Solutions for Individuals

Bruce Cooper provides individuals and families with innovative, cutting-edge products and services to help them grow, protect and conserve their wealth through all stages in life. Taking into account your needs, goals and tolerance to risk, we will work with you to bring clarity to where you’re going and how to get there. Some of our key services are detailed below.

Retirement Planning

We work with our clients to design and implement a variety of retirement income strategies, offering insurance products and other financial solutions. We offer a consistent process to help ensure that financial strategies reflect your risk tolerances and goals. We then monitor your strategy on a continual basis, and adjust and evolve as your needs change.

Estate Planning

A well-engineered estate conservation plan can help minimize tax liability and ensure that loved ones are protected. We will work with you and your other professionals to assess the impact of state and federal taxes on your estate and suggest strategies to help minimize those taxes while meeting your personal philosophies and family needs.

Asset Protection

There are numerous financial strategies and retirement income solutions that can help you accumulate assets for the future, shield your business and personal assets from liabilities, and safeguard asset transfer to children and grandchildren. We can help you figure out what the right course of action is for your specific situation and objectives.

Charitable Planning

Charitable planning allows you to support the organizations and causes that matter to you, while often providing immediate income streams and reducing your tax burden. Numerous charitable giving strategies exist, and we can help you design and execute a charitable giving strategy that is in alignment with your personal and philanthropic goals.

Disability and Extended
Care Needs

To execute a sound retirement strategy, asset and income protection are a must. Designing a plan that encompasses managing costs for extended periods of care and disability insurance can help create the necessary balance in a portfolio to ensure stability and protection of assets.

401(k) and IRA Rollovers

When you leave a job or retire, you have a decision to make regarding your 401(k) money. While leaving those assets in the former employer’s plan is an option, a rollover can be a strong consideration. We can help you determine the right course of action for you. This may include: leaving the funds in your existing plan, if permitted, or rolling them into your new employer's plan, if on is available and rollovers are permitted. Each choice offers advantages and disadvantages, depending on your specific needs and retirement plan, such as the desired investment options and services, applicable fees, expenses, and withdrawal options, as well as required minimum distributions and tax treatment of applicable options.

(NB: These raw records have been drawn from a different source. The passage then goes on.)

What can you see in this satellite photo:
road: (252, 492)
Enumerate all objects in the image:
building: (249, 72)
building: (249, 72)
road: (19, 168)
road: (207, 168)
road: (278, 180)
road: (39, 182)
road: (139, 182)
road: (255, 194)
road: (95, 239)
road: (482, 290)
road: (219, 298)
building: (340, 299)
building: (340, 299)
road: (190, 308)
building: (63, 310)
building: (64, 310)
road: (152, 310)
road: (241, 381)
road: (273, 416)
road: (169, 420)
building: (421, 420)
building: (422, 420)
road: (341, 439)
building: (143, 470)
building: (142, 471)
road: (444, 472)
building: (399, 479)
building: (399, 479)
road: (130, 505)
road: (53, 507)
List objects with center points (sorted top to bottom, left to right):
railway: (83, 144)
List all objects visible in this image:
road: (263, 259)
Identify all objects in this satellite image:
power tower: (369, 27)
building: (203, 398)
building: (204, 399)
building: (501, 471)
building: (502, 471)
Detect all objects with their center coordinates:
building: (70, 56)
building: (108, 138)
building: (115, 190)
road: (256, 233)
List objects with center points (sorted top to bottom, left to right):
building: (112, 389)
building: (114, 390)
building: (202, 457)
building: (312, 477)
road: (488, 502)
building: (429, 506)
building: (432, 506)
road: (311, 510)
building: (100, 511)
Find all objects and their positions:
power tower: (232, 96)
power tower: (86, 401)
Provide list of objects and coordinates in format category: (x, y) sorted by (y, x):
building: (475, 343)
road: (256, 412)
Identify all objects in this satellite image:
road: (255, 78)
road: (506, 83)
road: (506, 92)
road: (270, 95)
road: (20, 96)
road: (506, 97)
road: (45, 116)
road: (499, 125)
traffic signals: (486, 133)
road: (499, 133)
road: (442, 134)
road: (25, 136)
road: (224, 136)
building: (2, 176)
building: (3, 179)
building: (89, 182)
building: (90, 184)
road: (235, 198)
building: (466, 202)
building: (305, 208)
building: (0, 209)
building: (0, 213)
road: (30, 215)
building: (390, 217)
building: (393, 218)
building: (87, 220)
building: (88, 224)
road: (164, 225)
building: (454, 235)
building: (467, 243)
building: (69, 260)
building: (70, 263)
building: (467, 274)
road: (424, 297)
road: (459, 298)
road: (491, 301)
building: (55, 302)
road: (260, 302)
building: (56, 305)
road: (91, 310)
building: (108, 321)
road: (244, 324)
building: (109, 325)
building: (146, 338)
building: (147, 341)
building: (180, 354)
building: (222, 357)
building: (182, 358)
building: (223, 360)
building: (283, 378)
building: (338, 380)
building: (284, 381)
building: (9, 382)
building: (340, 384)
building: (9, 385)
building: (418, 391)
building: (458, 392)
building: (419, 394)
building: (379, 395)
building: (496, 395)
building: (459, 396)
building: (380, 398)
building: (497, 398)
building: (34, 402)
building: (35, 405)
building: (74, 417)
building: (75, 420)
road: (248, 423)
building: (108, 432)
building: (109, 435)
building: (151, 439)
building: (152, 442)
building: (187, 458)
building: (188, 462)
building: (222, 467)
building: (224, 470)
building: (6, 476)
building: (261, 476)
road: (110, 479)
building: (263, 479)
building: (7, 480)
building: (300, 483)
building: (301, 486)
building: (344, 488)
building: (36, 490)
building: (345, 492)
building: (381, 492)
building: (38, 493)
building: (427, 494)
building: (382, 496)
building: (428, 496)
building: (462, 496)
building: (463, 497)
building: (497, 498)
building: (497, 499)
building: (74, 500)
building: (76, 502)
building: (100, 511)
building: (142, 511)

Before rolling over the proceeds of your retirement plan to an Individual Retirement Account (IRA) or annuity, consider whether you would benefit from other possible options such as leaving the funds in your current plan or transferring them into a new employer’s plan. Consult with each employer’s Human Resources Department to learn about important plan features and rules. Be sure to compare the fees and expenses of each plan and investment option to those of any other investments that you are considering. Review plan documents and the IRA agreement, as well as the prospectuses for plan investment options and any other investments that you are considering. Your registered representative can help explain any new product being offered. Neither New York Life nor its representatives or affiliates provide tax or legal advice. Consult with a tax or legal advisor to discuss any questions or concerns that you have, such as the tax consequences of withdrawing funds or removing shares of an employer’s stock from a retirement plan and whether money invested in a retirement plan receives greater protection from creditors and legal judgments in your state than money invested in an IRA or annuity. Also consider that you may be able to take taxable, but penalty-free withdrawals from an employer-sponsored retirement plan between the ages of 55 and 59.5 that you would not be able to take if you invest in an IRA or annuity. Additionally, if you plan to work after you reach age 70.5, you may not be required to take minimum distributions from your current employer’s retirement plan but would be required to do so for funds invested in an IRA or annuity.